Winiarksi, McIver & Portet Just Keep on Keepin’ On
By Alan Goldfarb
May 17, 2022
Old vintners might fade away but for a troika of wine icons who are now in the background but still very much with us, they’ll never be forgotten. Certainly not by yours truly.
I was absolutely surprised and gratified when Warren Winiarksi, Bill McIver, and Bernard Portet reached out to me recently after the announcement of this website was launched.
Warren, the ever erudite, gracious, and brilliant mind behind Stag’s Leap Wine Cellars called to congratulate me for my All Winery Media Solutions public relations business.
I’m so grateful to Warren for always giving me considered quotes when I was the wine editor at the St. Helena Star and the senior editor of AppellationAmerica.
He explained in clear and concise detail what he was attempting to do in Stags Leap.
The AVA, of which he was often considered the face of, became one of the more prominent regions in Napa Valley. Especially after his 1973 Cabernet emerged as the best red wine at the Paris Tasting.

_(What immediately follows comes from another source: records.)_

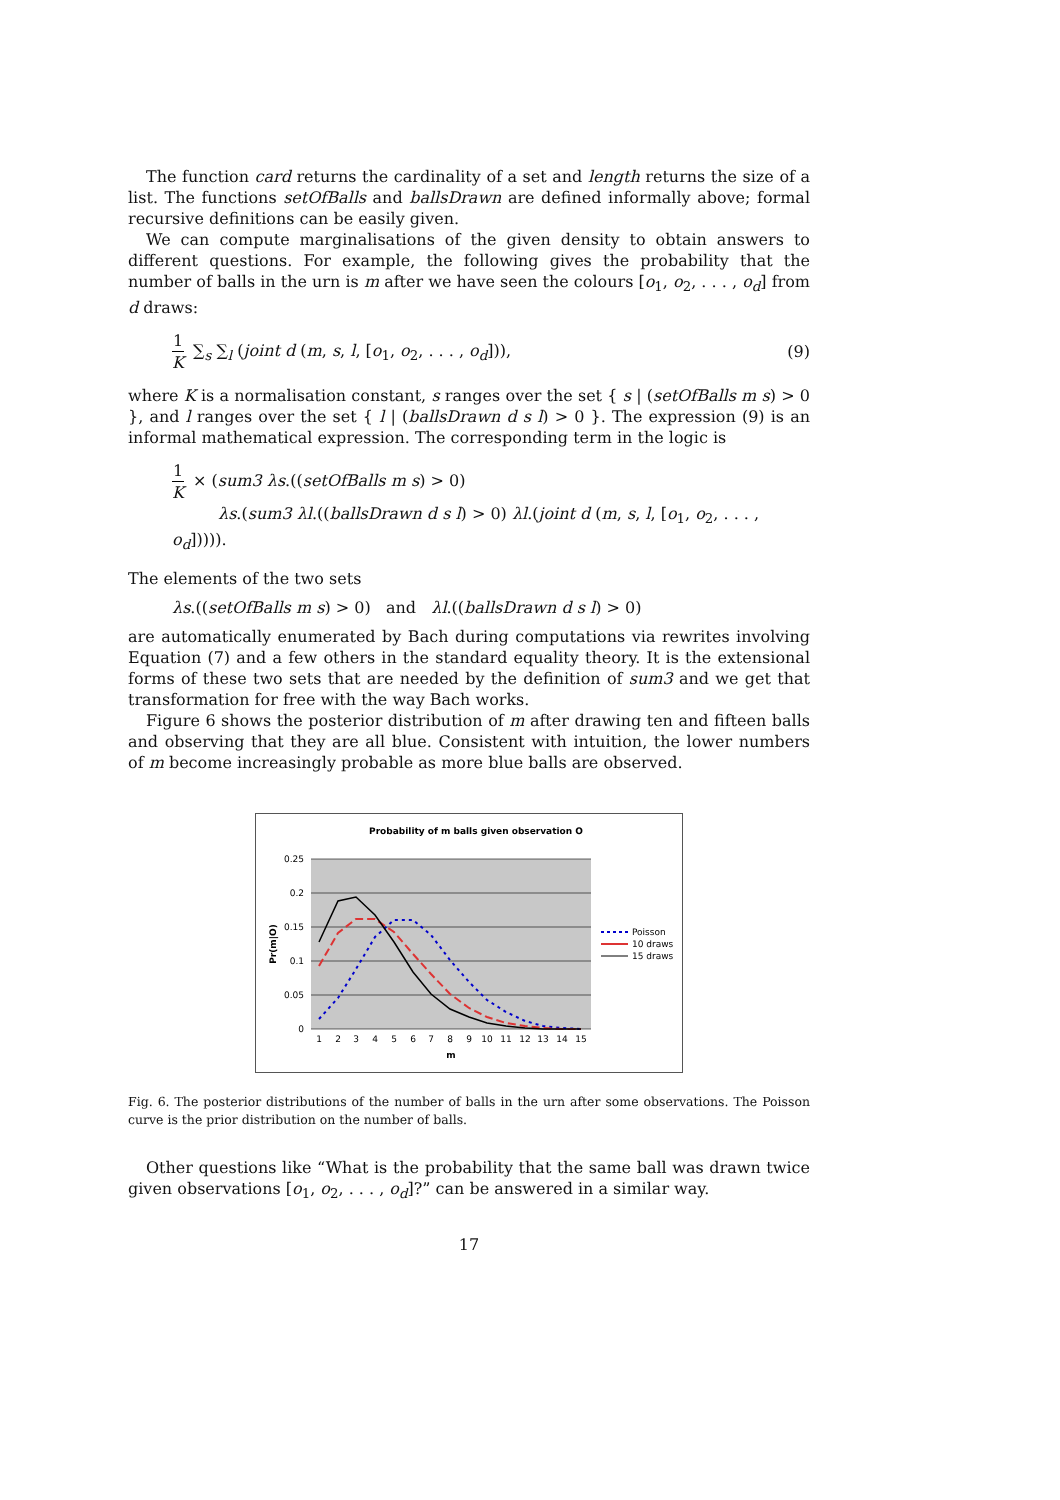The function card returns the cardinality of a set and length returns the size of a list. The functions setOfBalls and ballsDrawn are defined informally above; formal recursive definitions can be easily given.
We can compute marginalisations of the given density to obtain answers to different questions. For example, the following gives the probability that the number of balls in the urn is m after we have seen the colours [o<sub>1</sub>, o<sub>2</sub>, . . . , o<sub>d</sub>] from d draws:
1 K ∑<sub>s</sub> ∑<sub>l</sub> (joint d (m, s, l, [o<sub>1</sub>, o<sub>2</sub>, . . . , o<sub>d</sub>])),
(9)
where K is a normalisation constant, s ranges over the set { s | (setOfBalls m s) > 0 }, and l ranges over the set { l | (ballsDrawn d s l) > 0 }. The expression (9) is an informal mathematical expression. The corresponding term in the logic is
1 K × (sum3 λs.((setOfBalls m s) > 0)
λs.(sum3 λl.((ballsDrawn d s l) > 0) λl.(joint d (m, s, l, [o<sub>1</sub>, o<sub>2</sub>, . . . , o<sub>d</sub>])))).
The elements of the two sets
λs.((setOfBalls m s) > 0) and λl.((ballsDrawn d s l) > 0)
are automatically enumerated by Bach during computations via rewrites involving Equation (7) and a few others in the standard equality theory. It is the extensional forms of these two sets that are needed by the definition of sum3 and we get that transformation for free with the way Bach works.
Figure 6 shows the posterior distribution of m after drawing ten and fifteen balls and observing that they are all blue. Consistent with intuition, the lower numbers of m become increasingly probable as more blue balls are observed.
Probability of m balls given observation O
0.25
0.2
0.15
0.1
0.05
0
Pr(m|O)
1
2
3
4
5
6
7
8
9
10
11
12
13
14
15
m
Poisson
10 draws
15 draws
Fig. 6. The posterior distributions of the number of balls in the urn after some observations. The Poisson curve is the prior distribution on the number of balls.
Other questions like “What is the probability that the same ball was drawn twice given observations [o<sub>1</sub>, o<sub>2</sub>, . . . , o<sub>d</sub>]?” can be answered in a similar way.
17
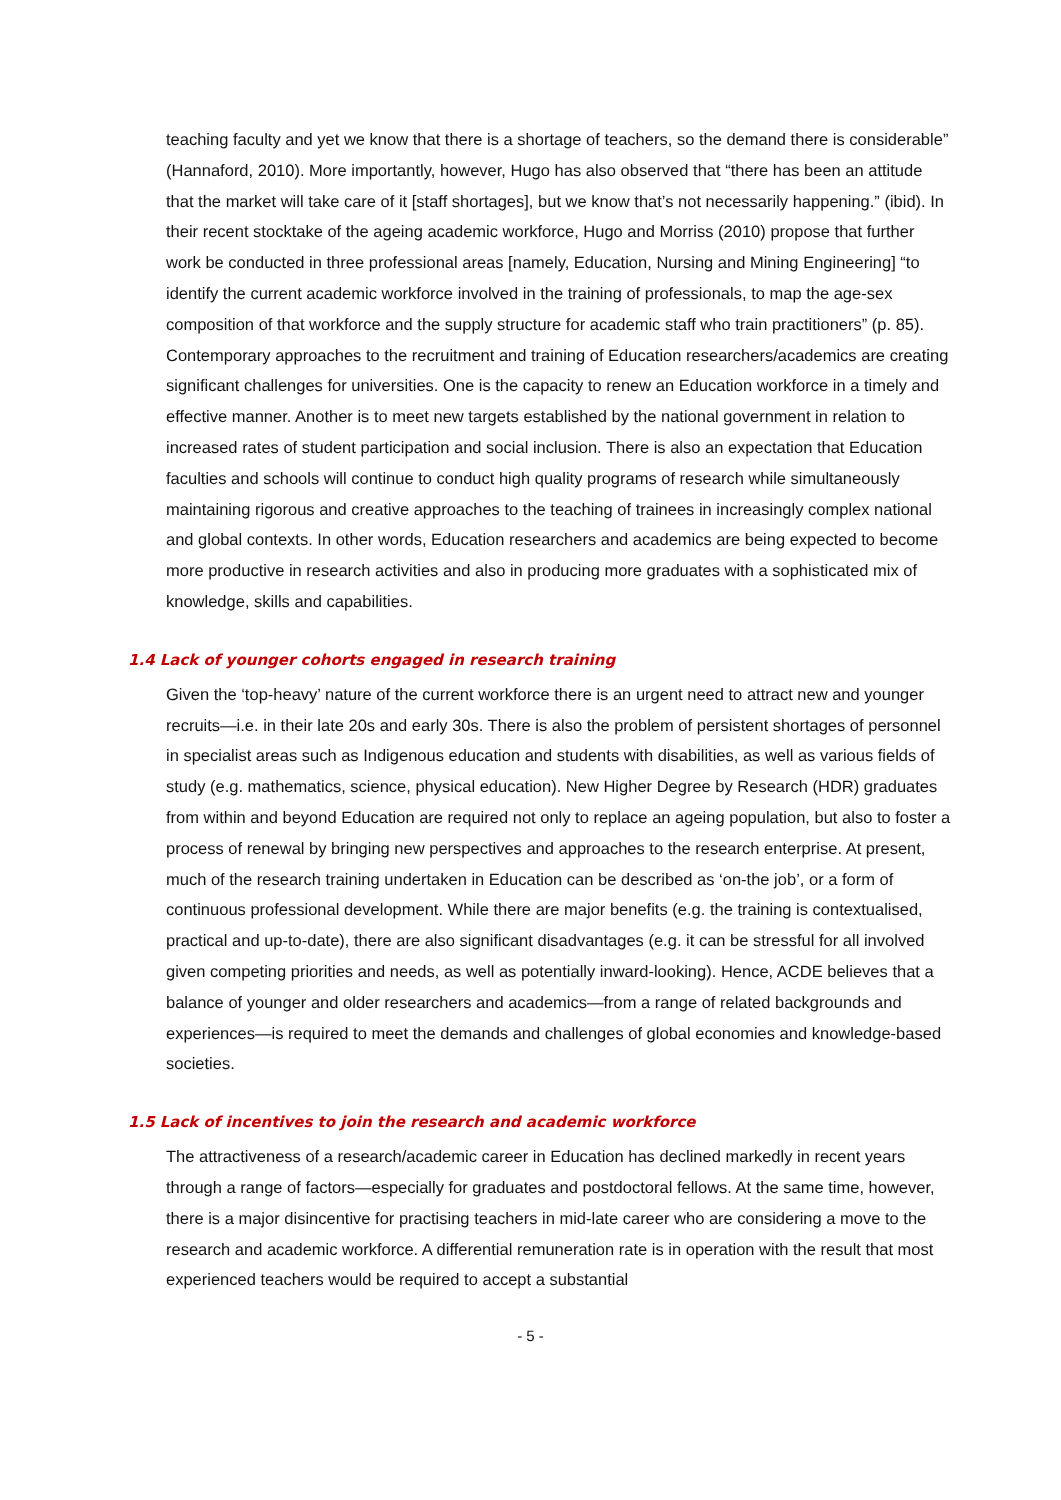teaching faculty and yet we know that there is a shortage of teachers, so the demand there is considerable” (Hannaford, 2010). More importantly, however, Hugo has also observed that “there has been an attitude that the market will take care of it [staff shortages], but we know that’s not necessarily happening.” (ibid). In their recent stocktake of the ageing academic workforce, Hugo and Morriss (2010) propose that further work be conducted in three professional areas [namely, Education, Nursing and Mining Engineering] “to identify the current academic workforce involved in the training of professionals, to map the age-sex composition of that workforce and the supply structure for academic staff who train practitioners” (p. 85). Contemporary approaches to the recruitment and training of Education researchers/academics are creating significant challenges for universities. One is the capacity to renew an Education workforce in a timely and effective manner. Another is to meet new targets established by the national government in relation to increased rates of student participation and social inclusion. There is also an expectation that Education faculties and schools will continue to conduct high quality programs of research while simultaneously maintaining rigorous and creative approaches to the teaching of trainees in increasingly complex national and global contexts. In other words, Education researchers and academics are being expected to become more productive in research activities and also in producing more graduates with a sophisticated mix of knowledge, skills and capabilities.
1.4 Lack of younger cohorts engaged in research training
Given the ‘top-heavy’ nature of the current workforce there is an urgent need to attract new and younger recruits—i.e. in their late 20s and early 30s. There is also the problem of persistent shortages of personnel in specialist areas such as Indigenous education and students with disabilities, as well as various fields of study (e.g. mathematics, science, physical education). New Higher Degree by Research (HDR) graduates from within and beyond Education are required not only to replace an ageing population, but also to foster a process of renewal by bringing new perspectives and approaches to the research enterprise. At present, much of the research training undertaken in Education can be described as ‘on-the job’, or a form of continuous professional development. While there are major benefits (e.g. the training is contextualised, practical and up-to-date), there are also significant disadvantages (e.g. it can be stressful for all involved given competing priorities and needs, as well as potentially inward-looking). Hence, ACDE believes that a balance of younger and older researchers and academics—from a range of related backgrounds and experiences—is required to meet the demands and challenges of global economies and knowledge-based societies.
1.5 Lack of incentives to join the research and academic workforce
The attractiveness of a research/academic career in Education has declined markedly in recent years through a range of factors—especially for graduates and postdoctoral fellows. At the same time, however, there is a major disincentive for practising teachers in mid-late career who are considering a move to the research and academic workforce. A differential remuneration rate is in operation with the result that most experienced teachers would be required to accept a substantial
- 5 -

Unbelievably, he’ll soon be 94. He still lives in Coombsville, where he oversees his Arcadia Vineyard. Winiarski must be considered one of the giants of the California wine industry; and I was enormously flattered he applauded me for my efforts.
Bill McIver, who along with his wife Sandra founded Matanzas Creek Winery in Sonoma Valley. Bill contacted me, remembering the several articles that I wrote about Matanzas; the winery, I consider to this day, to be one of the greatest progenitors of Chardonnay and Merlot in California.
Bill – who is now 88(!) – and Sandra, a strong force when women began to gain prominence in the wine business, are living the quiet life near Seattle. But Bill is certainly not being quiet as he’s ripping it up in his forthcoming book, Dissidence
and Wine Industry Politics. I always knew that McIver was an outspoken kinda guy, but I didn’t realize what a political activist he was until – in full disclosure – I became the technical reviewer of the book. But in addition to taking the Wine Institute and Sonoma politics to task, the book is also a diary of sorts about how the McIvers built sweat equity formulating the Matanzas brand, first with winemaker Merry Edwards and then David Ramey. Relevant to this post, the McIvers were always media savvy, working the press, respecting its import, and benefitting greatly from it by attaining third-party endorsements. From me, included. An excerpt from the book proves the point regarding media relations as Matanzas strove to be on a larger stage:
“We were minimally ready to compete nationally but by carefully allotting cases, increasing production a thousand or so cases every year, and with our publicity we could string the market along for a couple of years — show the flag, so to speak. …”
As for Bernard Portet, he’s mostly retired but can still be found at Clos du Val, where he puts in his considerable sense on wine decisions with du Val’s next generation, comprising winemaker Carmel Greenberg and the new young head of the Stags Leap winery, Olav Goelet.
Last week I visited the beautiful recently designed tasting room and sat down with Bernard and Olav to taste through some of Clos’ wines. I hadn’t tasted them in many years and was satisfied to learn that the wines (not yet made by Greenberg), were still in that sweet spot of French sensibilities – gorgeous fruit, medium-bodied, long-lived and very balanced.
Clos du Val, like many brands that were once at the pinnacle of greatness, considering that its ’72 Cab was one of the reds in Paris in ’76 -- has sadly fallen off the radar of many, who are onto the next big thing. The consumer would be the poorer if they didn’t revisit du Val’s wines just as Portet has stepped aside, and embrace the new regime.